** Input data **
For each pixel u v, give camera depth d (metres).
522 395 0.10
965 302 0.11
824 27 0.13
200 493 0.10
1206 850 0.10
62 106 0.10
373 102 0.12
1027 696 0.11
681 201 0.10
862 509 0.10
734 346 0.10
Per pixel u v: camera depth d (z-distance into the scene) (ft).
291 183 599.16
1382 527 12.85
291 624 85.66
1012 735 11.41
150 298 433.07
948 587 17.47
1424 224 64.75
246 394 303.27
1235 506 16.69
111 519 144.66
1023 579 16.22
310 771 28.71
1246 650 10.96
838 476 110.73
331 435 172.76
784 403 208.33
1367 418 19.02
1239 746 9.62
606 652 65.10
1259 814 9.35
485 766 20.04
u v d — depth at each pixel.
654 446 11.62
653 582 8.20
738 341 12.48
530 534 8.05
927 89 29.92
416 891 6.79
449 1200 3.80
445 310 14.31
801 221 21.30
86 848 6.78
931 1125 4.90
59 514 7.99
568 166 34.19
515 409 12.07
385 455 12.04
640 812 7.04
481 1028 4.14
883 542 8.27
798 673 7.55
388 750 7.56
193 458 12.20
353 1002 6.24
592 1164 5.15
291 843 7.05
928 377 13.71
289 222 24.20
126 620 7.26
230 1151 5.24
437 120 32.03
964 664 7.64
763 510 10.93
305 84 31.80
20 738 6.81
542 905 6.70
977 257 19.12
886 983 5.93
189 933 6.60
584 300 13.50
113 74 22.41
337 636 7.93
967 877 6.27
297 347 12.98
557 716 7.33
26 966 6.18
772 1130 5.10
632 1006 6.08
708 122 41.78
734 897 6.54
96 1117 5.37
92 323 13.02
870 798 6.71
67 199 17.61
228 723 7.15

** Task item **
Please print exactly the lines of the entries above, beginning with the line that contains "u v d — depth at each pixel." and ending with the last line.

** Output for this task **
u v d — depth at each pixel.
654 446 11.62
653 582 8.20
738 341 12.48
530 534 8.05
927 89 29.92
416 891 6.79
449 1200 3.80
445 310 14.31
801 221 21.30
86 848 6.78
931 1125 4.90
59 514 7.99
568 166 34.19
515 409 12.07
385 455 12.04
640 812 7.04
481 1028 4.14
883 542 8.27
798 673 7.55
388 750 7.56
193 458 12.20
353 1002 6.24
592 1164 5.15
291 843 7.05
928 377 13.71
289 222 24.20
126 620 7.26
230 1151 5.24
437 120 32.03
964 664 7.64
763 510 10.93
305 84 31.80
20 738 6.81
542 905 6.70
977 257 19.12
886 983 5.93
189 933 6.60
584 300 13.50
113 74 22.41
337 636 7.93
967 877 6.27
297 347 12.98
557 716 7.33
26 966 6.18
772 1130 5.10
632 1006 6.08
708 122 41.78
734 897 6.54
96 1117 5.37
92 323 13.02
870 798 6.71
67 199 17.61
228 723 7.15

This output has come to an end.